Kathleen Bradean’s stories can be found in The Best Women’s Erotica 2007, Haunted Hearths, Garden of the Perverse, The Mammoth Book of Best New Erotica 6, and She’s On Top in print. Clean Sheets and The Erotica Readers and Writer’s Association websites have also featured her stories. Writing as Jay Lygon, her stories can be found in Inside Him, Blue Collar Taste Tests, Toy Box: Floggers, and the novels Chaos Magic, Love Runes, and Personal Demons. Read more about Kathleen Bradean at: KathleenBradean.Blogspot.com www.JayLygonWrites.com

5 Comments

  1. Jeremy Edwards

    I feel like I'm quibbling with people a lot lately—people for whom I have great respect. My quibble here is about the implied dichotomy between writing for significant profit and writing for oneself. The idea of writing to be read often seems to get overlooked in these discussions. I don't make a living as a writer, but usually I write to be published because writing isn't nearly as meaningful or fulfilling to me if I don't have readers (though I'm also, in part, writing because of what I directly get out of it myself). That's not to say everyone ought to feel that way, of course, or that there's anything wrong with writing primarily for oneself (or writing primarily to make a living). But when I see that dichotomy—and I feel like I've seen it a lot lately—I feel I want to speak up.

    • Kathleen Bradean

      Jeremy – You're right. That's an important distinction and I didn't include that possibility. Many of us love to be read (while pacing and biting our fingernails and dreading the critique). But you can be read even if you break the taboos, if you take 'published' in the old meaning as in 'made public' versus 'accepted by a publisher.'

  2. Fiona McGier

    The characters I write demand I tell their stories so they can live in the minds of readers, as well as in mine. How sad to think they might only make it as far as the pages of the book.
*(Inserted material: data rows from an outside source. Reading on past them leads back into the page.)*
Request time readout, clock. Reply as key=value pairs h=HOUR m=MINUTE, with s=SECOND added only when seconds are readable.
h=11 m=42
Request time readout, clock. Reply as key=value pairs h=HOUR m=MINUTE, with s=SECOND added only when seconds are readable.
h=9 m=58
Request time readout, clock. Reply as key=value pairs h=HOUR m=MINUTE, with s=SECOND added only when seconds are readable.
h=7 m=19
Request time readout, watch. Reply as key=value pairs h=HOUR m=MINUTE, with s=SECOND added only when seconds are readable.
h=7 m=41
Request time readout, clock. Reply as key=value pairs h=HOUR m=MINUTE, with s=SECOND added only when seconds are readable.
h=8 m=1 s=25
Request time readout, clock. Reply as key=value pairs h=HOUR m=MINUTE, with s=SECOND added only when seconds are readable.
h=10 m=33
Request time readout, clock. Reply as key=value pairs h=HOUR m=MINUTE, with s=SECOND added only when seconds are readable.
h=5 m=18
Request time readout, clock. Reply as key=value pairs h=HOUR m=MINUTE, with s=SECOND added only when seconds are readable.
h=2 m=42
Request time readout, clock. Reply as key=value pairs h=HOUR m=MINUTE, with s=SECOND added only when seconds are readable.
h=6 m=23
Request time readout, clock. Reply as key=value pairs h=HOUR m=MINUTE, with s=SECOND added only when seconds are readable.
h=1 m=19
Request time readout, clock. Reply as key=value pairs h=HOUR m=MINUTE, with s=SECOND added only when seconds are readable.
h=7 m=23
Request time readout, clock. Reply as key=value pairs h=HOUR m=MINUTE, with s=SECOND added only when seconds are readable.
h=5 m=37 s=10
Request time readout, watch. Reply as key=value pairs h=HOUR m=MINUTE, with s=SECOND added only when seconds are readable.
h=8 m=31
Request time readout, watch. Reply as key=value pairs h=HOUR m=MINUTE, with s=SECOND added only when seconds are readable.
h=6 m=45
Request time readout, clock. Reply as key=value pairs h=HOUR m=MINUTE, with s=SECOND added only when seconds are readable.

I haven't yet stooped to begging readers to give me a chance, but I can't say I won't ever do that.

  3. Donna

    Kathleen, this is a very timely post for me, because I'm in a place where I feel like I have, at least subconsciously, been writing for the market. It's dulling my appetite for writing. At the beginning it was an exciting challenge to write a publishable story and "read" the market, and I can't say that the work I produced was inauthentic. But it is time for me to reconnect with the artistic reasons to write, where the "reward" might be quieter, but more satisfying to the soul.

  4. Jean Roberta

    Kathleen, you are so right. And I so hope that snipers who accuse you of "appropriating" someone else's "voice" (as thought hat were possible) don't ever silence your Muse.